Du fait de ses opinions changeantes, les ministres se réfèrent aujourd’hui moins à Lansana Conté qu’à Fodé Bangoura. Proche collaborateur du chef de l’État, porté à dire « le président m’a dit » pour se faire obéir, Bangoura jouit d’une influence bien singulière. À la fois différente de celle que possédait le tout-puissant ministre des Finances, de 1997 à 2000, Ibrahima Kassory Fofana, qui pouvait dire « non » sans ambages à Conté, et de celle de Sidya Touré, Premier ministre de 1996 à 1999, qui usait d’arguments économiques pour rallier le chef de l’État à ses positions.

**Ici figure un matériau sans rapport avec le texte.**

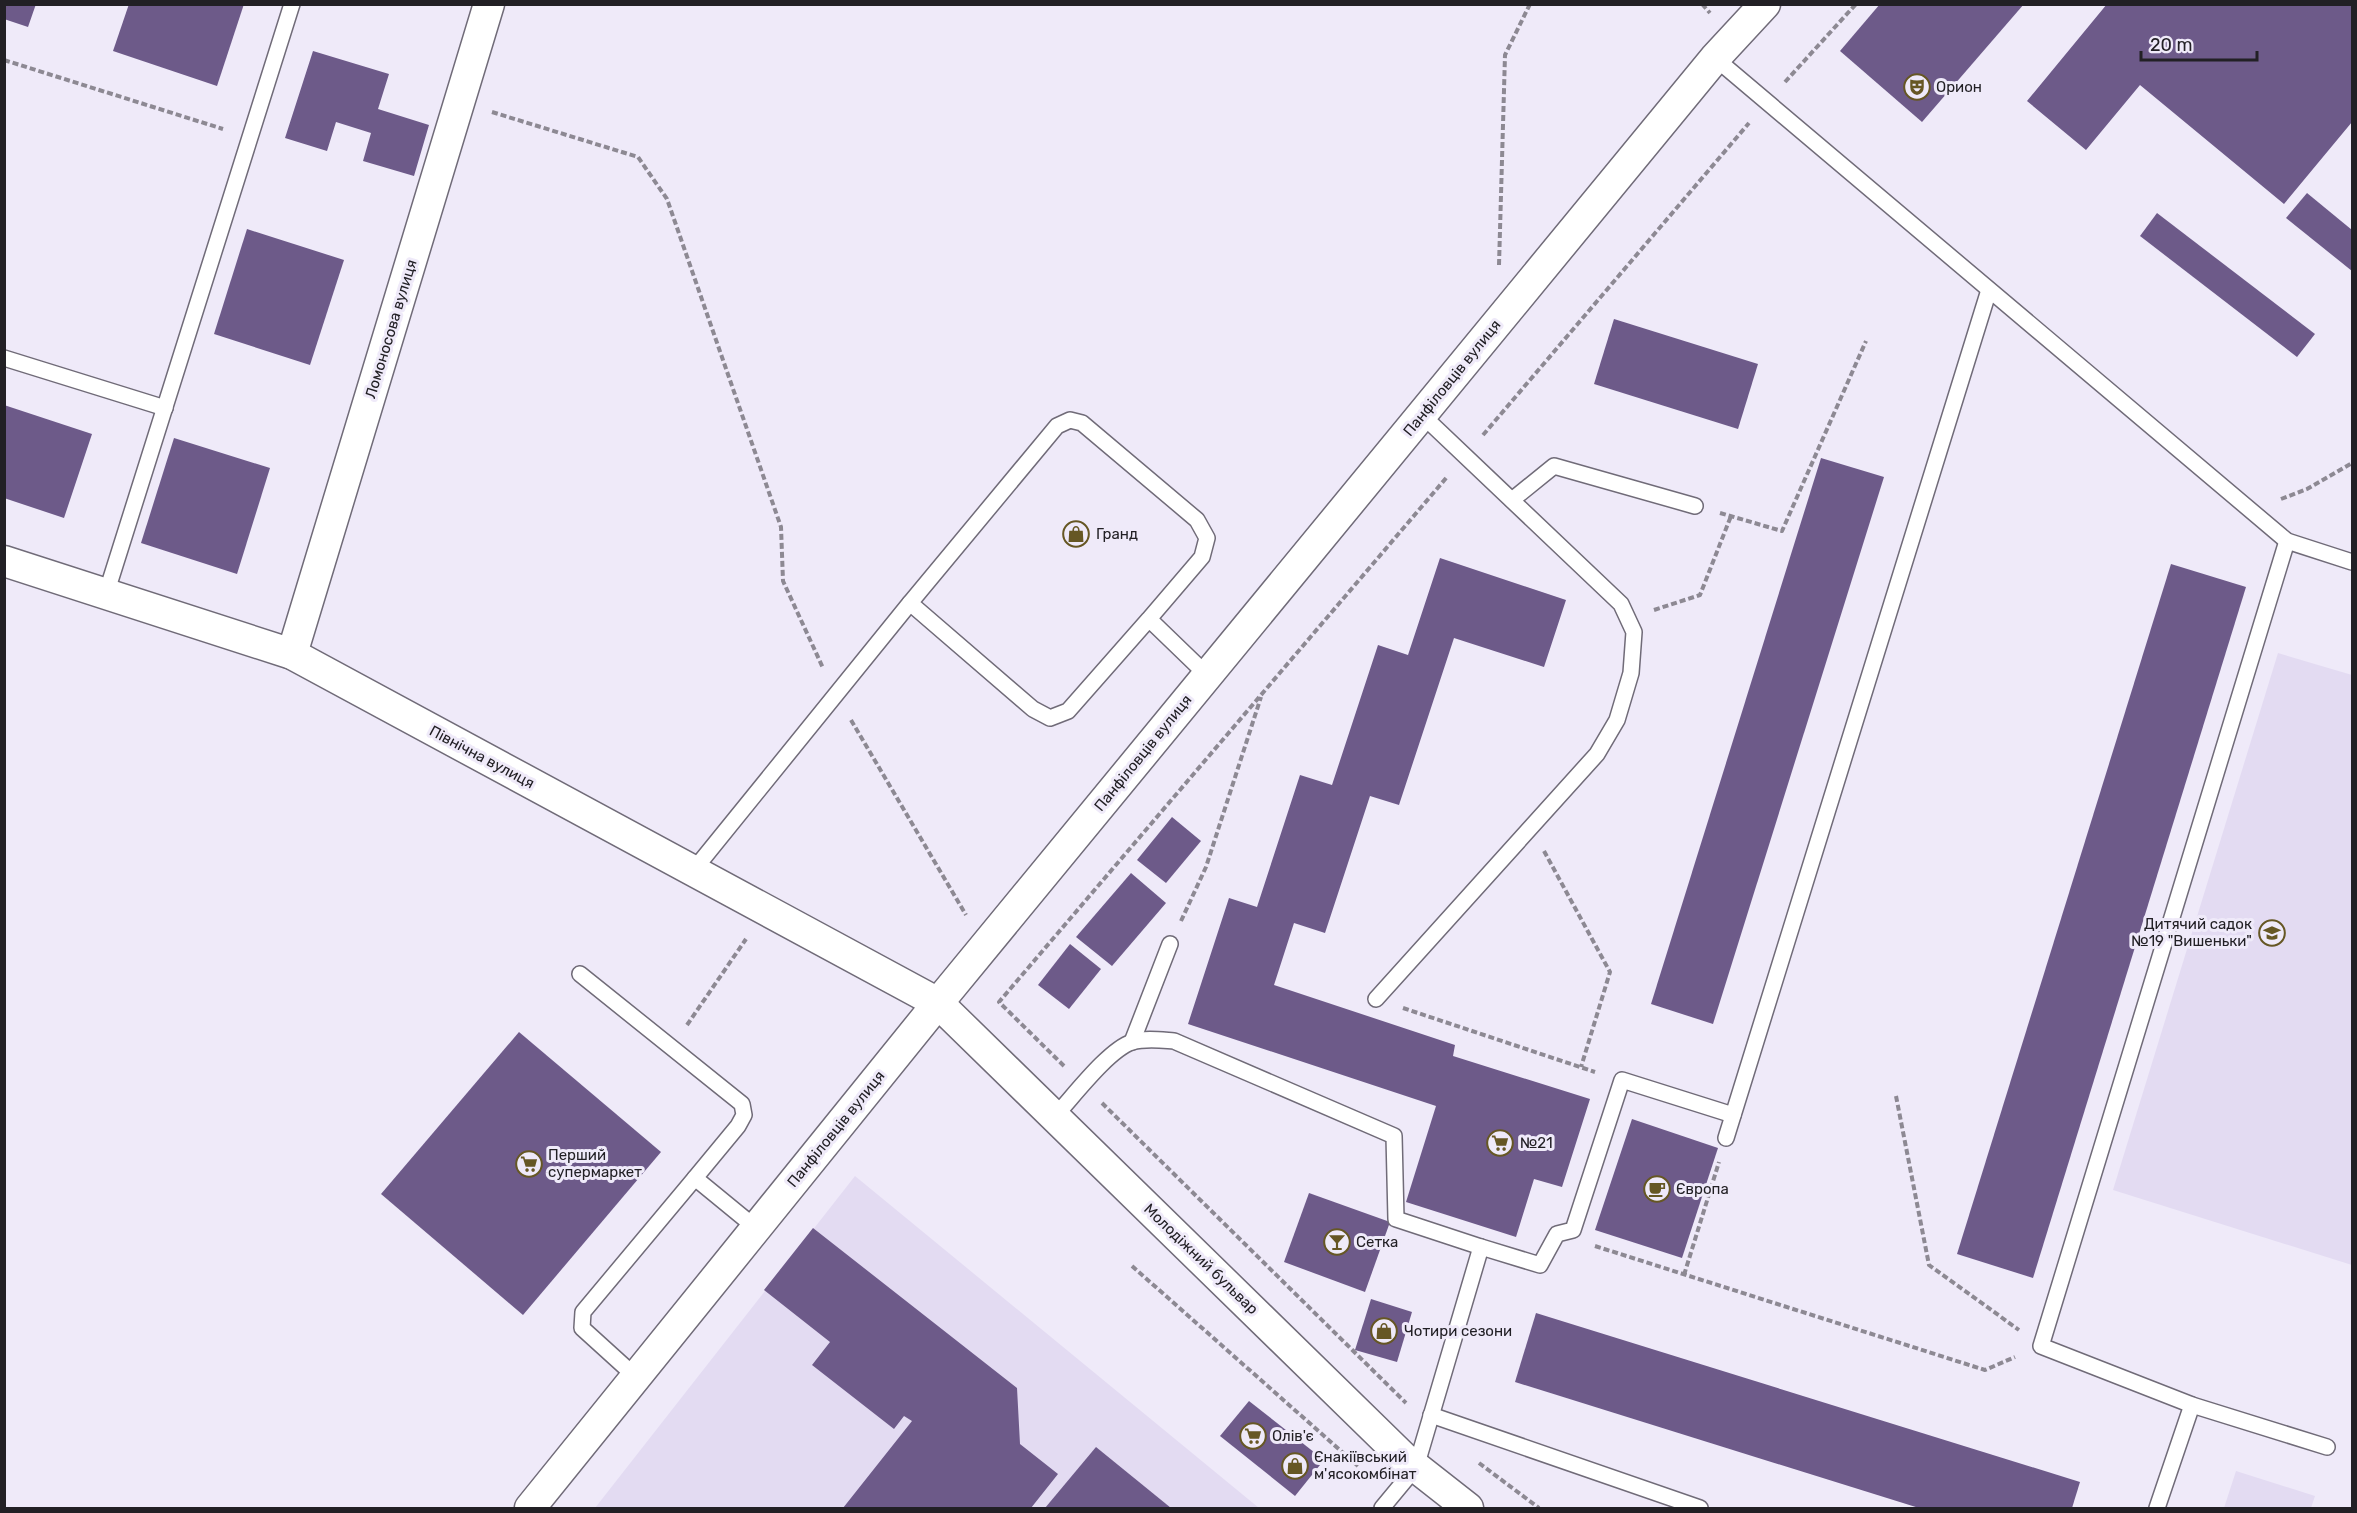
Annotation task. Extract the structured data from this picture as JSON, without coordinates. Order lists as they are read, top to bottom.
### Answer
{
  "streets": {
    "street": [
      "Ломоносова вулиця",
      "Панфіловців вулиця",
      "Північна вулиця",
      "Молодіжний бульвар"
    ]
  },
  "crossings": [
    ["Ломоносова вулиця", "Північна вулиця"],
    ["Панфіловців вулиця", "Північна вулиця"],
    ["Панфіловців вулиця", "Молодіжний бульвар"],
    ["Північна вулиця", "Молодіжний бульвар"]
  ],
  "places": {
    "theatre": ["Орион"],
    "shop": ["Гранд", "Чотири сезони", "Єнакіївський м'ясокомбінат"],
    "school or university": ["Дитячий садок №19 \"Вишеньки\""],
    "supermarket": ["№21", "Перший супермаркет", "Олів'є"],
    "cafe": ["Європа"],
    "bar": ["Сетка"]
  },
  "scale_bar": "20 m"
}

S’il n’affronte pas « Mangué », Bangoura sait s’y prendre pour infléchir ses décisions. « Gardien du palais », il ne soumet à la signature du « patron » que les documents qui l’agréent, n’introduit auprès de lui que les visiteurs qui l’enchantent. Connaissant profondément le chef de l’État, qu’il côtoie quotidiennement depuis une décennie, il sait faire passer certaines décisions, enfoncer les adversaires, bien présenter les amis S’il n’y arrive pas seul, il active d’autres leviers du réseau qui cerne le chef de l’État. Ainsi a-t-il procédé à l’occasion de la fête de fin d’année.
Pour contrecarrer la décision de Conté de laisser son Premier ministre prononcer le traditionnel discours du 31 décembre, Bangoura a mis à contribution la personne qui exerce la plus forte influence sur le président : sa deuxième épouse, l’ex-miss Guinée, Hadja Kadiatou Seth Conté. Le chef de l’État a fini par lire, laborieusement, un texte rédigé par Bangoura lui-même.

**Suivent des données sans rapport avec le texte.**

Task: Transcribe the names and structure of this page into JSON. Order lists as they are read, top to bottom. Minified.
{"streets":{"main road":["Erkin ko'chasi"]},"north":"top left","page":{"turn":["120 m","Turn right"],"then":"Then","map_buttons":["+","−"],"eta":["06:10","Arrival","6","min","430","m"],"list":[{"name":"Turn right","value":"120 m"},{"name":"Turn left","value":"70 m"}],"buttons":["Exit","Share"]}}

Hors de l’armée, du gouvernement, et du cercle de ses collaborateurs, quelques personnes jadis écrasées par la forte personnalité du chef de l’État commencent à prendre de l’étoffe. Et à jouir d’une influence sur la marche de ce qui reste de l’État. Elles se recrutent dans la famille, le monde des affaires, les milieux maraboutiques, mais également parmi les éléments de la garde présidentielle, ainsi qu’au sein du petit personnel des maisons et des champs du président
Hormis Hadja Kadiatou Seth, revenue au premier plan après s’être retirée plusieurs mois au Maroc avec ses huit enfants, une autre femme est vivement courtisée par ceux qui cherchent postes ou autres grâces présidentielles. Il s’agit de Zainab Kandeh, une intime de Conté qui fut mariée à Julius Madabio, éphémère chef d’État putschiste en Sierra Leone.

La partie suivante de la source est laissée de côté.